The HiT-1 E-Course
Ten Years of Successfully Teaching and Learning Croatian as a Foreign, Second, and Heritage Language
DOI:
https://doi.org/10.48789/2022.1.9Keywords:
language learning and acquisition, e-course, Croatian as foreign, second and heritage language, individual live lessonAbstract
This paper explores ten years of experience from the Croatian Internet Course (HiT-1) of the University of Zagreb developed for students who do not know Croatian at all or only know its basics. Using an e-learning system, Moodle Community (MoD) students discover, study and practice new content. An above-average dropout rate, associated with a sense of loneliness and insufficient interaction with the teacher and other students, is considered a major shortcoming of e-courses. To counteract this, HiT-1 offers individual live lessons twice a week. During them the e-content is repeated, practiced, and expanded through similar materials. HiT-1 students have pointed out in evaluations that live lessons led to successful attendance and completion, and thus to a very low dropout rate.

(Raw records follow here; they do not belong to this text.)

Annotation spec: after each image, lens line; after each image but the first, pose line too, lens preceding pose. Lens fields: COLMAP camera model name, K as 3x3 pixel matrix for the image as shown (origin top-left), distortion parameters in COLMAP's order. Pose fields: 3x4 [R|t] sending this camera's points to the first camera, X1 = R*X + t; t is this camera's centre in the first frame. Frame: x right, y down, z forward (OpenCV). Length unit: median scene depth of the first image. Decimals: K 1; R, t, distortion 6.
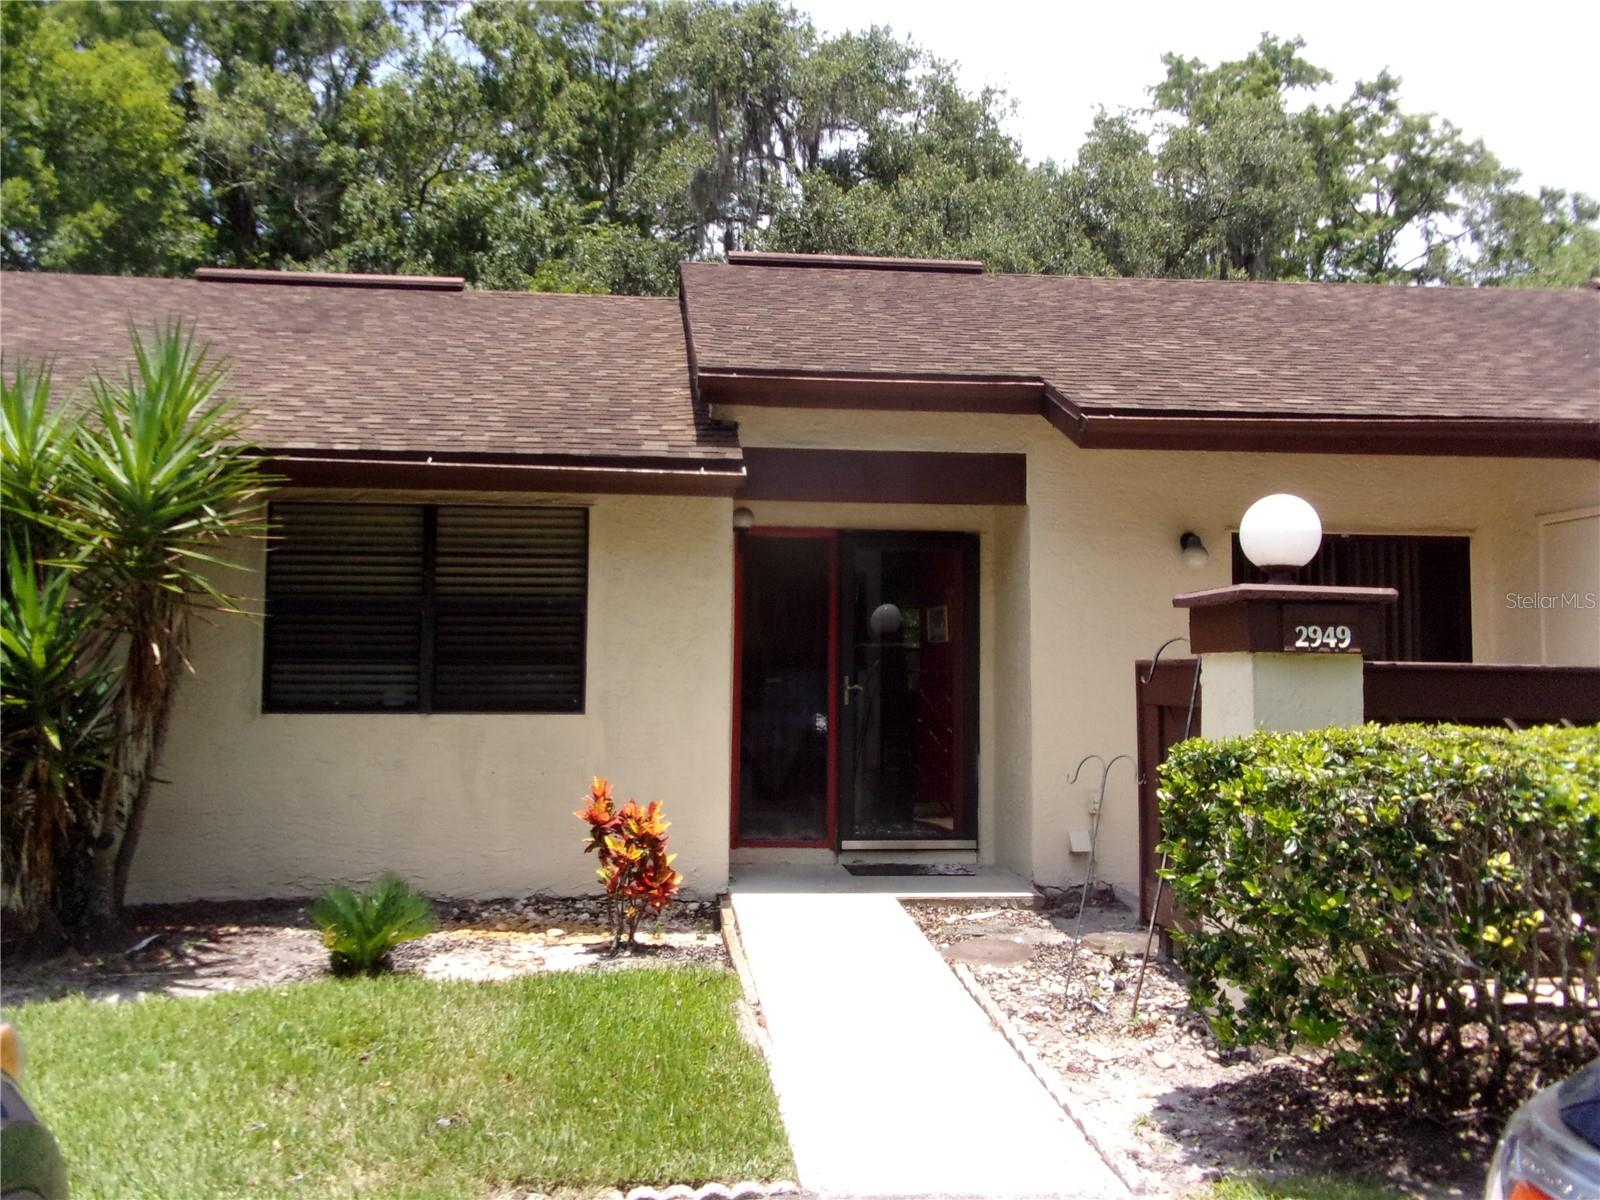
lens RADIAL K [[1347.7, 0, 805.6], [0, 1347.7, 598.9], [0, 0, 1]] dist [0.020405, -0.029702]
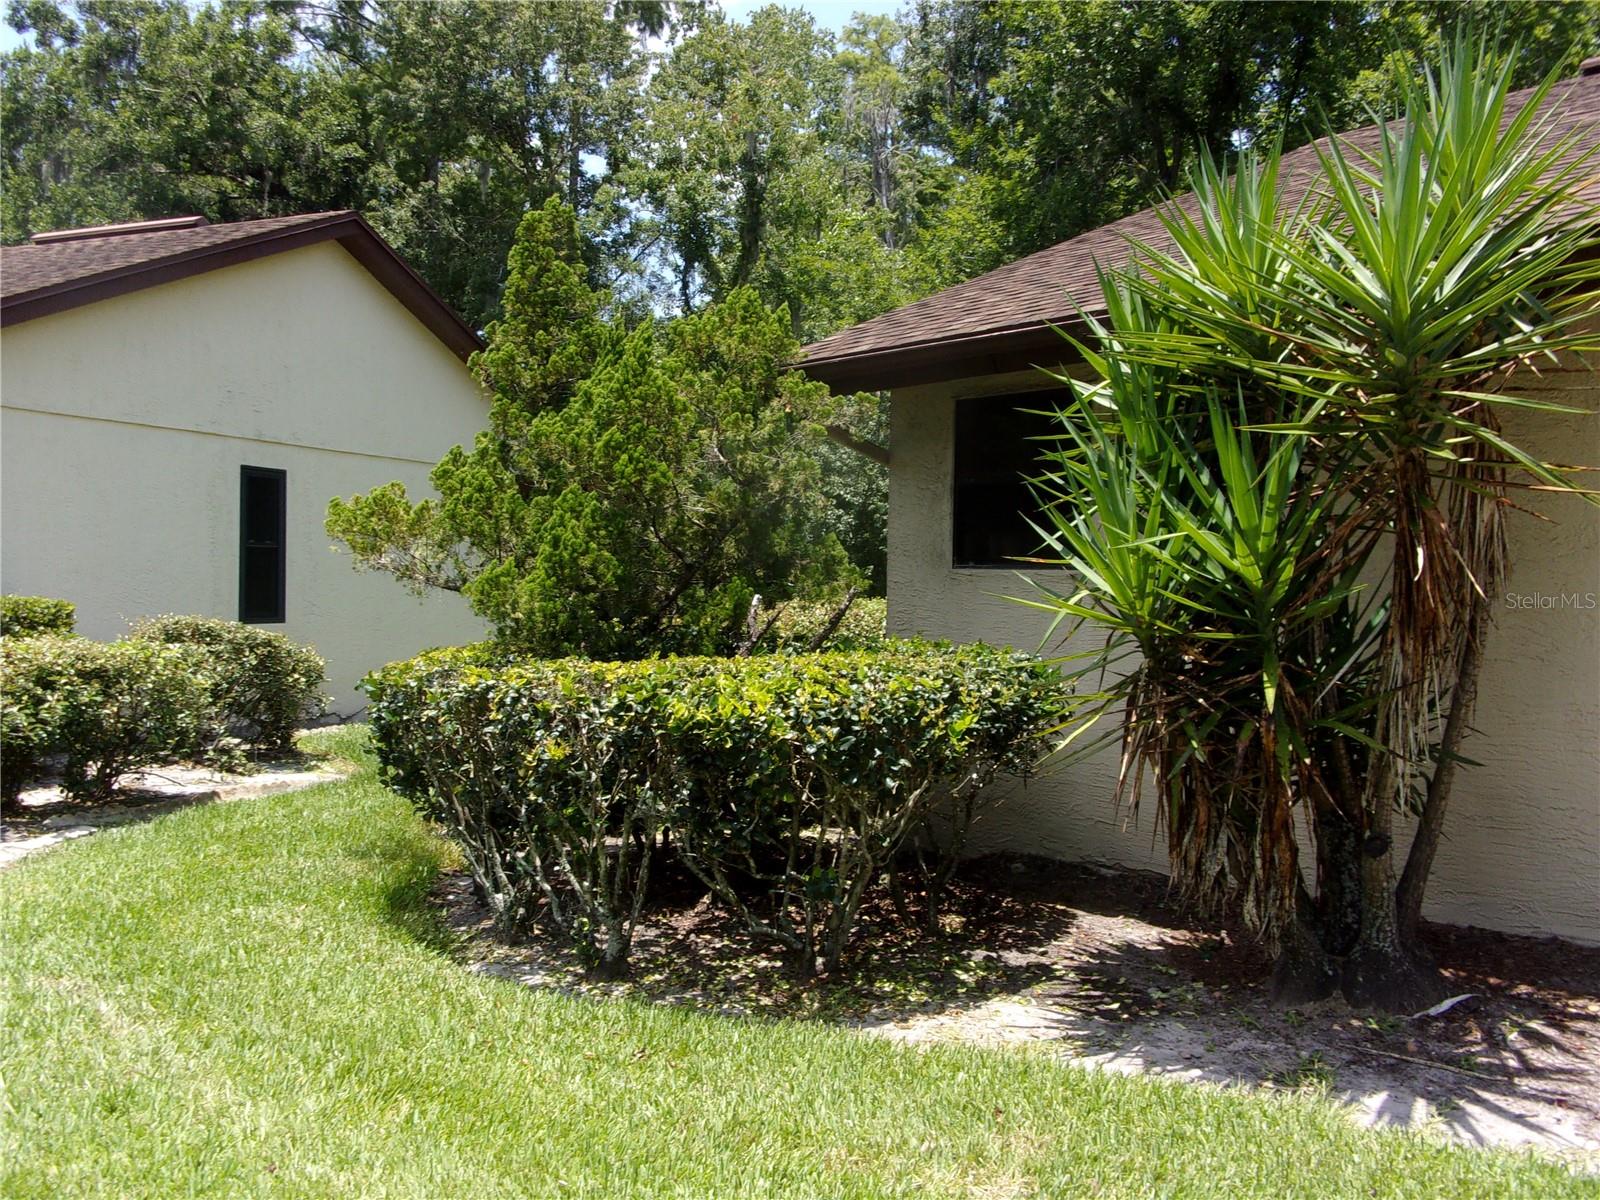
lens RADIAL K [[1347.7, 0, 806.5], [0, 1347.7, 593.3], [0, 0, 1]] dist [0.020405, -0.029702]
pose [[0.551965, 0.002470, -0.833864, -0.116307], [0.044289, 0.998497, 0.032274, 0.020571], [0.832691, -0.054745, 0.551026, 0.401602]]
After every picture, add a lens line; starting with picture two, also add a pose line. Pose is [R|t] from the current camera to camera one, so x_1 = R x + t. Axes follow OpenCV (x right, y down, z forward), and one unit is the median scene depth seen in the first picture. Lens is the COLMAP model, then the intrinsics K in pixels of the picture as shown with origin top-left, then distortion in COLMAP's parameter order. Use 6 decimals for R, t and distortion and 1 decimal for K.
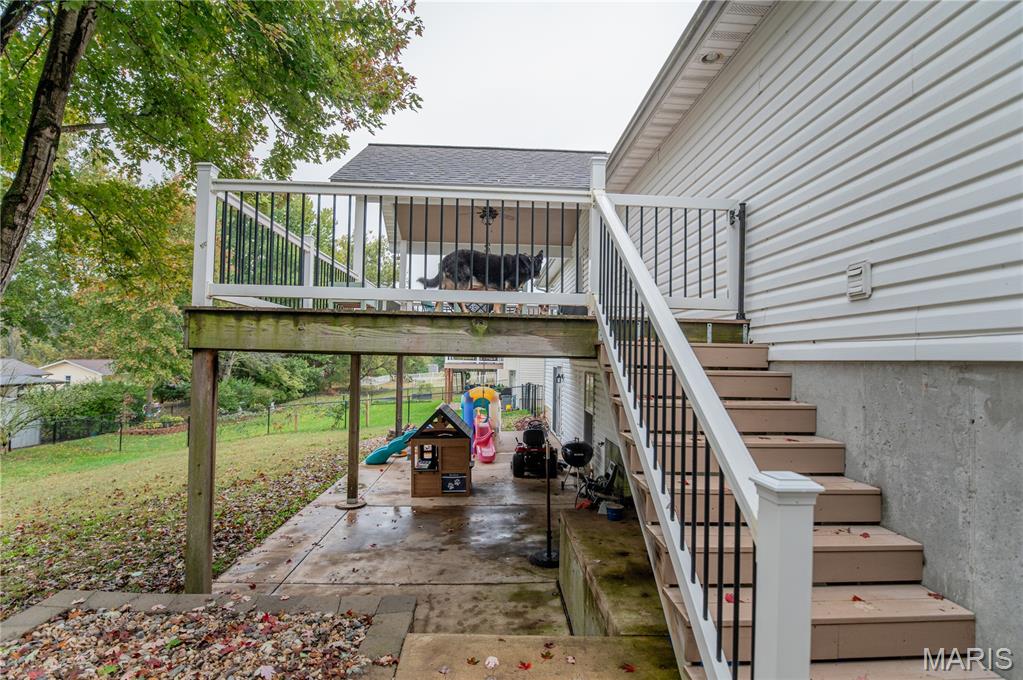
lens RADIAL K [[495.9, 0, 511.5], [0, 495.9, 340.0], [0, 0, 1]] dist [-0.018921, -0.007112]
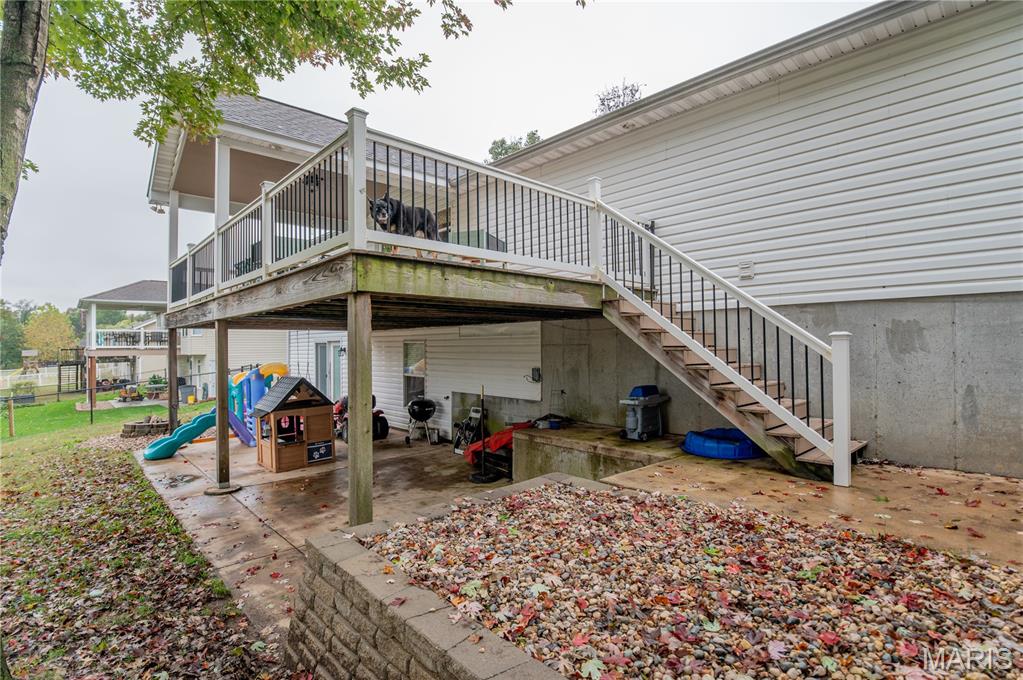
lens RADIAL K [[495.9, 0, 511.5], [0, 495.9, 340.0], [0, 0, 1]] dist [-0.018921, -0.007112]
pose [[0.761802, -0.018963, 0.647532, -1.057234], [0.000473, 0.999587, 0.028717, 0.087510], [-0.647809, -0.021571, 0.761497, 0.008521]]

In live lessons, students are exposed to Croatian from the beginning and use it in conversation with teachers; sometimes the teacher is the only L1 speaker of Croatian with whom they can speak Croatian. Finally, language acquisition is greatly influenced by regular, systematic monitoring of student activities in the MoD system, an individual approach, constant support, and encouragement, either by chat or in live lessons. So far 260 students from around 50 countries have attended the course, and more than 6,200 hours of individual live lessons have been held.